***** Given text
On 21 November 2011, the first 16 artists were presented, which featured the return of several former Melodifestivalen artists: Loreen, The Moniker, the 2011 Melodifestivalen host Marie Serneholt, the 2002 Melodifestivalen winner Afro-Dite, Andreas Lundstedt, Sonja Aldén and Timoteij. It was also revealed that the song "Porslin" were replaced by the song "Shout It Out", due to SVT couldn't find the right artist for the song.

On 28 November 2011, the last 16 artist were presented, which also featured the return of several former Melodifestivalen artists like Mattias Andréasson and Danny Saucedo from the group E.M.D., in 2012 Melodifestivalen they will solo-compete and Charlotte Perrelli, winner of Eurovision Song Contest 1999. Other Swedish artists who will return to Melodifestivalen again are Love Generation, Andreas Johnson, Molly Sandén, Lotta Engberg and Christer Sjögren (in a duet) and Hanna Lindblad. The rock band Dynazty, which performed the 2010 winning song "This is my life" in the 2011 Melodifestivlen final, will also compete in 2012. The song "To the sky" were replaced by the song "Amazing".

The rules for the heats will be like last year, but with some changes. In the first round the artists will sing their songs, and the public will telephone- and SMS vote. After the appearances will SVT have a quick review of the songs, subsequently terminated round. The five songs which have received most telephone (and SMS) votes will qualify for round 2.

The second round will only have a quick review of the songs with new telephone and SMS-voting round. However, the five songs will keep its votes from the first round. When the round has been terminated, the two songs which have received most votes will qualify for the final. The two songs placed third and fourth will qualify to the Second chance round in Nyköping. The songs placed 5th, 6th, 7th and 8th will be eliminated from the race.
**********
According to the passage about Melodifestivalen, which song took the place of "Porslin"? The items below have nothing to do with the passage.
***** Material supplied
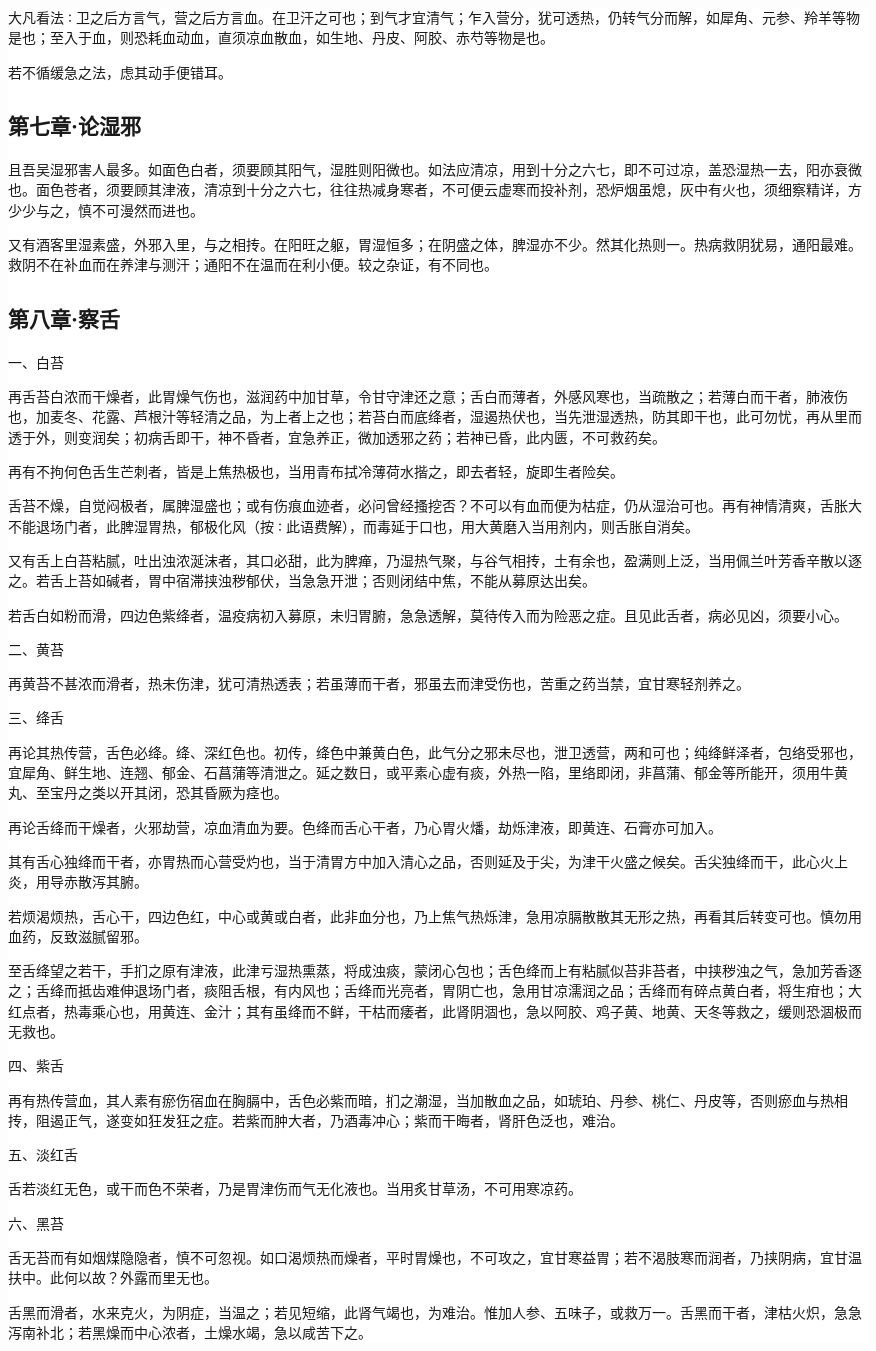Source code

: 大凡看法 ∶ 卫之后方言气，营之后方言血。在卫汗之可也；到气才宜清气；乍入营分，犹可透热，仍转气分而解，如犀角、元参、羚羊等物是也；至入于血，则恐耗血动血，直须凉血散血，如生地、丹皮、阿胶、赤芍等物是也。

若不循缓急之法，虑其动手便错耳。

## 第七章·论湿邪　

且吾吴湿邪害人最多。如面色白者，须要顾其阳气，湿胜则阳微也。如法应清凉，用到十分之六七，即不可过凉，盖恐湿热一去，阳亦衰微也。面色苍者，须要顾其津液，清凉到十分之六七，往往热减身寒者，不可便云虚寒而投补剂，恐炉烟虽熄，灰中有火也，须细察精详，方少少与之，慎不可漫然而进也。

又有酒客里湿素盛，外邪入里，与之相抟。在阳旺之躯，胃湿恒多；在阴盛之体，脾湿亦不少。然其化热则一。热病救阴犹易，通阳最难。救阴不在补血而在养津与测汗；通阳不在温而在利小便。较之杂证，有不同也。

## 第八章·察舌

一、白苔

再舌苔白浓而干燥者，此胃燥气伤也，滋润药中加甘草，令甘守津还之意；舌白而薄者，外感风寒也，当疏散之；若薄白而干者，肺液伤也，加麦冬、花露、芦根汁等轻清之品，为上者上之也；若苔白而底绛者，湿遏热伏也，当先泄湿透热，防其即干也，此可勿忧，再从里而透于外，则变润矣；初病舌即干，神不昏者，宜急养正，微加透邪之药；若神已昏，此内匮，不可救药矣。

再有不拘何色舌生芒刺者，皆是上焦热极也，当用青布拭冷薄荷水揩之，即去者轻，旋即生者险矣。

舌苔不燥，自觉闷极者，属脾湿盛也；或有伤痕血迹者，必问曾经搔挖否？不可以有血而便为枯症，仍从湿治可也。再有神情清爽，舌胀大不能退场门者，此脾湿胃热，郁极化风（按 ∶ 此语费解），而毒延于口也，用大黄磨入当用剂内，则舌胀自消矣。

又有舌上白苔粘腻，吐出浊浓涎沫者，其口必甜，此为脾瘅，乃湿热气聚，与谷气相抟，土有余也，盈满则上泛，当用佩兰叶芳香辛散以逐之。若舌上苔如碱者，胃中宿滞挟浊秽郁伏，当急急开泄；否则闭结中焦，不能从募原达出矣。

若舌白如粉而滑，四边色紫绛者，温疫病初入募原，未归胃腑，急急透解，莫待传入而为险恶之症。且见此舌者，病必见凶，须要小心。

二、黄苔

再黄苔不甚浓而滑者，热未伤津，犹可清热透表；若虽薄而干者，邪虽去而津受伤也，苦重之药当禁，宜甘寒轻剂养之。

三、绛舌

再论其热传营，舌色必绛。绛、深红色也。初传，绛色中兼黄白色，此气分之邪未尽也，泄卫透营，两和可也；纯绛鲜泽者，包络受邪也，宜犀角、鲜生地、连翘、郁金、石菖蒲等清泄之。延之数日，或平素心虚有痰，外热一陷，里络即闭，非菖蒲、郁金等所能开，须用牛黄丸、至宝丹之类以开其闭，恐其昏厥为痉也。

再论舌绛而干燥者，火邪劫营，凉血清血为要。色绛而舌心干者，乃心胃火燔，劫烁津液，即黄连、石膏亦可加入。

其有舌心独绛而干者，亦胃热而心营受灼也，当于清胃方中加入清心之品，否则延及于尖，为津干火盛之候矣。舌尖独绛而干，此心火上炎，用导赤散泻其腑。

若烦渴烦热，舌心干，四边色红，中心或黄或白者，此非血分也，乃上焦气热烁津，急用凉膈散散其无形之热，再看其后转变可也。慎勿用血药，反致滋腻留邪。

至舌绛望之若干，手扪之原有津液，此津亏湿热熏蒸，将成浊痰，蒙闭心包也；舌色绛而上有粘腻似苔非苔者，中挟秽浊之气，急加芳香逐之；舌绛而抵齿难伸退场门者，痰阻舌根，有内风也；舌绛而光亮者，胃阴亡也，急用甘凉濡润之品；舌绛而有碎点黄白者，将生疳也；大红点者，热毒乘心也，用黄连、金汁；其有虽绛而不鲜，干枯而痿者，此肾阴涸也，急以阿胶、鸡子黄、地黄、天冬等救之，缓则恐涸极而无救也。

四、紫舌

再有热传营血，其人素有瘀伤宿血在胸膈中，舌色必紫而暗，扪之潮湿，当加散血之品，如琥珀、丹参、桃仁、丹皮等，否则瘀血与热相抟，阻遏正气，遂变如狂发狂之症。若紫而肿大者，乃酒毒冲心；紫而干晦者，肾肝色泛也，难治。

五、淡红舌

舌若淡红无色，或干而色不荣者，乃是胃津伤而气无化液也。当用炙甘草汤，不可用寒凉药。

六、黑苔

舌无苔而有如烟煤隐隐者，慎不可忽视。如口渴烦热而燥者，平时胃燥也，不可攻之，宜甘寒益胃；若不渴肢寒而润者，乃挟阴病，宜甘温扶中。此何以故？外露而里无也。

舌黑而滑者，水来克火，为阴症，当温之；若见短缩，此肾气竭也，为难治。惟加人参、五味子，或救万一。舌黑而干者，津枯火炽，急急泻南补北；若黑燥而中心浓者，土燥水竭，急以咸苦下之。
**********
_Finished task_
"Shout It Out"